La signora di Shangai
Orson Welles e Rita Hayworth nella famosa scena degli specchi di La signora di Shangai 

In Enemy, tutto fa pensare che i due personaggi siano particolarmente simili, identici si potrebbe dire: la cicatrice sul fianco di Anthony e persino la voce che la moglie, incinta, non distingue quando è Adam a chiamare la prima volta quando cerca di mettersi in contatto con Anthony. Anche David Cronenberg si era cimentato con una storia di doppi (Inseparabili) e bisogna ammettere che quanto a straniamento e vertigine dell’inafferrabile i registi canadesi non sono secondi a nessuno.

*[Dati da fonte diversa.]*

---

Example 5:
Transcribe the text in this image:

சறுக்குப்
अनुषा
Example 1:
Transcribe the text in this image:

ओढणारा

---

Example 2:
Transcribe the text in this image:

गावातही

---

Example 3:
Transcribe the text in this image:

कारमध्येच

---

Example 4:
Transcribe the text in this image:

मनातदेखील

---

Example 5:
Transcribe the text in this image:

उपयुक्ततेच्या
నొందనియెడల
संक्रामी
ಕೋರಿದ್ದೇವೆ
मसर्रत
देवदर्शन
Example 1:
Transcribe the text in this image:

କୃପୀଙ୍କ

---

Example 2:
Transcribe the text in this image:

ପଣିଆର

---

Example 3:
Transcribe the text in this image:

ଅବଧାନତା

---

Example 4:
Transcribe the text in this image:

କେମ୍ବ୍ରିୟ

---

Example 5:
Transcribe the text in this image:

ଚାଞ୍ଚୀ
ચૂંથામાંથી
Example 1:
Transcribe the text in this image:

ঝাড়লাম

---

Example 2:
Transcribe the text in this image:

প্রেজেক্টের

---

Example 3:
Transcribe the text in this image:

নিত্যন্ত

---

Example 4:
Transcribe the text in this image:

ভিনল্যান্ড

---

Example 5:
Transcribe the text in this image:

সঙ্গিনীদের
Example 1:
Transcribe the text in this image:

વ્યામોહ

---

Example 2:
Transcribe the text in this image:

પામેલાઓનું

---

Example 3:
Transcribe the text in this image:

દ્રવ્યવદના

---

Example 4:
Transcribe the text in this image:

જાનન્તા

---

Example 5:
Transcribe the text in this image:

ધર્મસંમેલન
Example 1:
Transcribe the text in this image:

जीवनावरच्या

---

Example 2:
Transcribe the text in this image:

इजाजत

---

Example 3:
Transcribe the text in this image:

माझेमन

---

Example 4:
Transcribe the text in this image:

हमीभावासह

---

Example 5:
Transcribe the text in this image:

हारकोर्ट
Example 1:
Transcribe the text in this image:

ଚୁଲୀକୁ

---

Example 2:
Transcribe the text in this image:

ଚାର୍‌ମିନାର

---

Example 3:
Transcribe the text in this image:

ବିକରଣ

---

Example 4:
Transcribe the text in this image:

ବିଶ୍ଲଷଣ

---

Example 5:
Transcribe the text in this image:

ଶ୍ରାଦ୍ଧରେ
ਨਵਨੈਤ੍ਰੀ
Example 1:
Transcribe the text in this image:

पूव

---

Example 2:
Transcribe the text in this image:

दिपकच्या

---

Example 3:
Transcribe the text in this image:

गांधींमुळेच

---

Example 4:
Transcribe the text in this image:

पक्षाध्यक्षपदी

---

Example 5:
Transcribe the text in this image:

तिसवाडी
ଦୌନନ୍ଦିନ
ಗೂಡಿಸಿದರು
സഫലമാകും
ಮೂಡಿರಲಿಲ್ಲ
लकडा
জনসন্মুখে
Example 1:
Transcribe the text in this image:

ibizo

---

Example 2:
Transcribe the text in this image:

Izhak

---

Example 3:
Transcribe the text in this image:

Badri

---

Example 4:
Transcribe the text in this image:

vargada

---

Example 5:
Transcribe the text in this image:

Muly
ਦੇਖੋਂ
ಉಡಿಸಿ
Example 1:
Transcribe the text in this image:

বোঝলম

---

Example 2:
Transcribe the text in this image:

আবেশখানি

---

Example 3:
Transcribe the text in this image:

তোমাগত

In Cronenberg, però, i due sono gemelli e ben consapevoli della confusione in cui gettano le persone che gli si avvicinano. A differenza del film di Villeneuve, la componente sessuale del film di Cronenberg è molto più dirompente e inquietante, confermando un’impressione che ho da tempo: il cinema degli anni Duemila rappresenta il sesso in maniera pudica, a volte vicina alla ritrosia, nonostante la presunta libertà di espressione di cui gode. Cronenberg è molto più eversivo con i suoi doppi di quanto Villeneuve non sia con il suo uomo sdoppiato, confuso, un po’ immaturo. In Cronenberg gli uomini non sono più figli, mentre nel film di Villeneuve (sarà l’aria dei tempi?) Adam torna alla madre per comprendere quello che gli sta succedendo. E quasi gli dispiace, dopo che la donna gli conferma che lui è uno e solo. Possibile che abbia immaginato tutto? Non sarebbe meglio avere un compagno segreto?

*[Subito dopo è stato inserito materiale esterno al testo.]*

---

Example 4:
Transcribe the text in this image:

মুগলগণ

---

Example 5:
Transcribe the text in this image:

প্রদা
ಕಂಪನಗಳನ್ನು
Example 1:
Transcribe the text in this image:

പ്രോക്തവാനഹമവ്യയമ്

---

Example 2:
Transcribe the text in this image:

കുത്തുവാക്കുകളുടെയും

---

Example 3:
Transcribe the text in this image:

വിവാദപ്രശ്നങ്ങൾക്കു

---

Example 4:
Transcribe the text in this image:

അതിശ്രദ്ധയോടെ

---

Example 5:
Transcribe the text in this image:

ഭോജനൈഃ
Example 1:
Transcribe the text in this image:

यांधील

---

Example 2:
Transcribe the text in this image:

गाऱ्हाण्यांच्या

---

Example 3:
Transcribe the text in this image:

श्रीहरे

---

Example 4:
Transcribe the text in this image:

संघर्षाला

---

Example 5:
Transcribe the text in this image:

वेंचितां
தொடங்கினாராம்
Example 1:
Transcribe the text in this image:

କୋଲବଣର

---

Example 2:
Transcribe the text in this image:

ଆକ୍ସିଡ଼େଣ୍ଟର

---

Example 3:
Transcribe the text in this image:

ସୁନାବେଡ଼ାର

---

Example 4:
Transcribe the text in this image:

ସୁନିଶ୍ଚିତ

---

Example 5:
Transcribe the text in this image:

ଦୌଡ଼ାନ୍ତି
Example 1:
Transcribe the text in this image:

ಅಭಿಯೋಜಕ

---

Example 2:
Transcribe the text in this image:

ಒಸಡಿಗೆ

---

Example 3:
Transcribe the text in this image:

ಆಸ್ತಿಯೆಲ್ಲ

Confermando l’atmosfera algida, enigmatica e straniante di molto cinema canadese, Villeneuve conclude il suo film con una scena sorprendente e cronenberghiana, non so se volutamente o di sfuggita. Certo è che, per dirla con gli americani che ogni volta che guardano qualcosa di autenticamente inquietante e straniato lo definiscono con l’unico aggettivo di cui sono capaci e cioè kafkiano, il finale del film è la parte migliore di una storia già di per sé ben rappresentata, ben recitata e molto affascinante. Il cinema che rincorre il suo doppio, la letteratura, lo fa con consapevolezza di mezzi lasciando ampio spazio all’interpretazione, una cosa che romanzi e racconti fanno da migliaia di anni riuscendo ogni volta a sorprenderci, irretirci, affascinarci e a farci riconoscere ancora di più le immagini riflesse nello specchio dello schermo.